Updated: February 7, 2020 11:50:09 am
How recklessly progressive of the judicial system to venture into the derivatives market for sedition, and to take the dramatic step in the context of an LGBTQ rally. The market is the most appropriate frame of reference for the denial of anticipatory bail to a 22-year-old student of the Tata Institute of Social Sciences (TISS) charged with sedition. She was one of the 51 protesters against whom an FIR was lodged by the Mumbai police for participating in a rally. Her case drew attention because of a single slogan which, according to her counsel, she raised only once, in which she referred to Sharjeel Imam, a former JNU student, against whom several states have filed sedition cases for speaking against the Citizenship (Amendment) Act.
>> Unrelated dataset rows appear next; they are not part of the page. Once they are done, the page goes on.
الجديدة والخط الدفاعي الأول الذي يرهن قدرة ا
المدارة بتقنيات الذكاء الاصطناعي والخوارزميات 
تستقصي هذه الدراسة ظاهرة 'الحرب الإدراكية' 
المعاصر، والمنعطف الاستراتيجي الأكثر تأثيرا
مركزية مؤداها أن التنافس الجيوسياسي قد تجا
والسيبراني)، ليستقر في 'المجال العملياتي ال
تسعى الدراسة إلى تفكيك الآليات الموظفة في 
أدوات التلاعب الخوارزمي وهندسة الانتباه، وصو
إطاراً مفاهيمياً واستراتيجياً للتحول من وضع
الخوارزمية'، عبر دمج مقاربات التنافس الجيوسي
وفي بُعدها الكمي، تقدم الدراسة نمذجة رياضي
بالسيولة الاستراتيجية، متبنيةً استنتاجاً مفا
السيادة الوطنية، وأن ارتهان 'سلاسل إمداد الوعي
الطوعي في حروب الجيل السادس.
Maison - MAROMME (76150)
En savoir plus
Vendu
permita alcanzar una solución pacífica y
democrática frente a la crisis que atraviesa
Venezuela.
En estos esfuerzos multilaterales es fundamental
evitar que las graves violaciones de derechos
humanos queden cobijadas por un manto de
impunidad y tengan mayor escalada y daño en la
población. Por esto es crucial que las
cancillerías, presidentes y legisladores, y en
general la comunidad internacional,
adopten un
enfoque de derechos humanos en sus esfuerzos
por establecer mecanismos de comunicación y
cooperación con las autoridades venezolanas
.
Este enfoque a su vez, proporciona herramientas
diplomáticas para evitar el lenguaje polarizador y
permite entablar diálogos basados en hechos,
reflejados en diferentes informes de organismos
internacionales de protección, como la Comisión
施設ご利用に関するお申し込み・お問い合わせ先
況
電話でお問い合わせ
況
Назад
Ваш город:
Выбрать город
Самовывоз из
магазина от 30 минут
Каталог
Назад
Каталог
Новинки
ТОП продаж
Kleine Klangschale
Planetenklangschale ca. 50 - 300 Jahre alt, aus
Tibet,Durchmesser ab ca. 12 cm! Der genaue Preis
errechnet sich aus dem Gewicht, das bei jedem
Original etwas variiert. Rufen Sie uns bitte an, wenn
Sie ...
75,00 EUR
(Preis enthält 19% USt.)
This is definitely the first known derivative of sedition, surpassing the charge of sedition by association that people like Binayak Sen have been accused of.
Perhaps the policemen who filed the FIR were not cognisant of developments in sedition law, but lower judiciary cannot be ignorant of the substantial case law which has developed thanks to the government’s propensity for using sedition as a handy solution for containing people who disagree with it. Most recently, in 2016, a Supreme Court bench had recalled a judgement from 1962 dismissing a sedition matter, to observe that only action taken towards a “violent revolution” could attract the charge. A slogan raised only once about a person accused of sedition fails to tick the requisite box. Sloganeering is an organic activity, widening the ambit of the central message by absorbing current political references, and the student’s counsel had argued that Imam’s name had been voiced in the heat of the moment, along with routine points of reference like B R Ambedkar and Rohith Vemula.
However, the sessions court in Mumbai held that the charges were serious enough to merit custodial interrogation, and has denied anticipatory bail. It has paid scant regard to the case law which has developed on sedition and effectively, the lower court is in contempt of the Supreme Court. The law of sedition is deeply problematic anyway, since it is a device introduced by a colonial power to keep a subject population in check, and does not belong in a democratic nation which is owned by the people. Cases like this one, where the law is applied completely arbitrarily, reaffirms the general conviction that the law should be repealed.